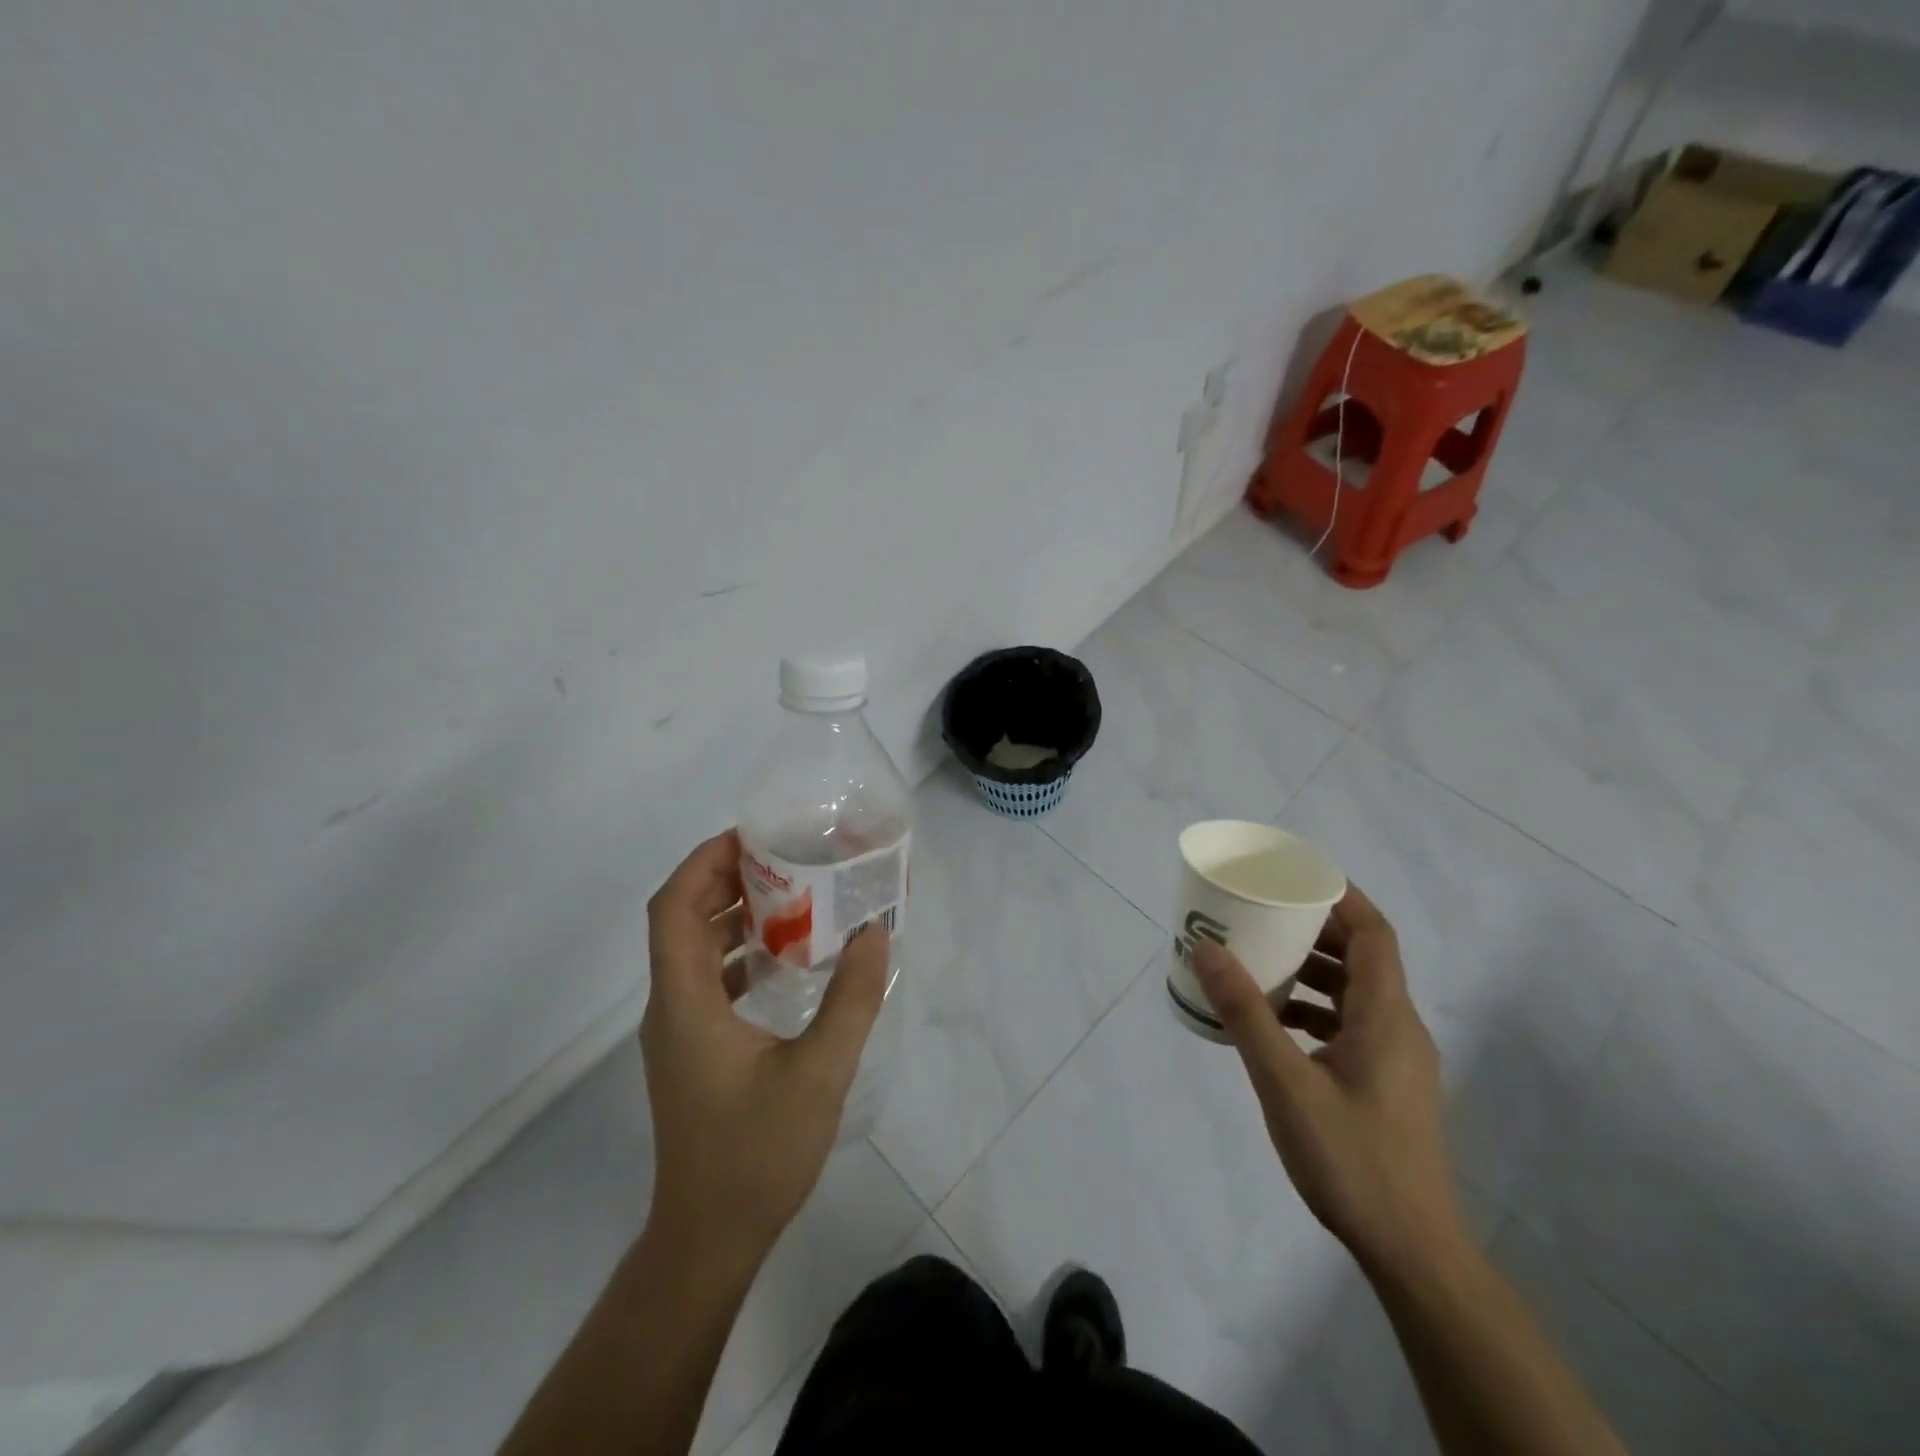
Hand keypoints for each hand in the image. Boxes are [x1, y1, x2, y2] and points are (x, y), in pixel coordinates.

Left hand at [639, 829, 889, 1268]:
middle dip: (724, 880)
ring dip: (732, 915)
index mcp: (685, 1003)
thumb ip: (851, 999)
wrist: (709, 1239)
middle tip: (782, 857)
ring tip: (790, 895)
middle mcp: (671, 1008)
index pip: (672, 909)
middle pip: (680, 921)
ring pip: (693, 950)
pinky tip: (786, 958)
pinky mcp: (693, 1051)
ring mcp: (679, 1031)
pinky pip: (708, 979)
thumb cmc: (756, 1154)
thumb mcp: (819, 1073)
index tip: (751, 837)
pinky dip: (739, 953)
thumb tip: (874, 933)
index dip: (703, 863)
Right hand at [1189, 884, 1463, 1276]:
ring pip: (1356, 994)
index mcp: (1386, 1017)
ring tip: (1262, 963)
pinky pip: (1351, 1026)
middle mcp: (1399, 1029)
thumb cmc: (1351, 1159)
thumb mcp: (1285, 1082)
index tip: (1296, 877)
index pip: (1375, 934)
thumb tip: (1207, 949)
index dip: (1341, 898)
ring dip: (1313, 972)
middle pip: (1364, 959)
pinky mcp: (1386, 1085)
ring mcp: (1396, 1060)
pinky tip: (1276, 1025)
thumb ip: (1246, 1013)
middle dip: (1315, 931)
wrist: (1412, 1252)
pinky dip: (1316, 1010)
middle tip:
- - - - - - -
* Activity *
Look through the data above and return each line where the string "hand" occurs.

* Task answer *
Hand keypoints for each hand in the image. Boxes are [x1, y1, x2, y2] and points are (x, y), in pixel coordinates.
Left hand at [639, 829, 889, 1268]:
Right hand at [1189, 884, 1463, 1276]:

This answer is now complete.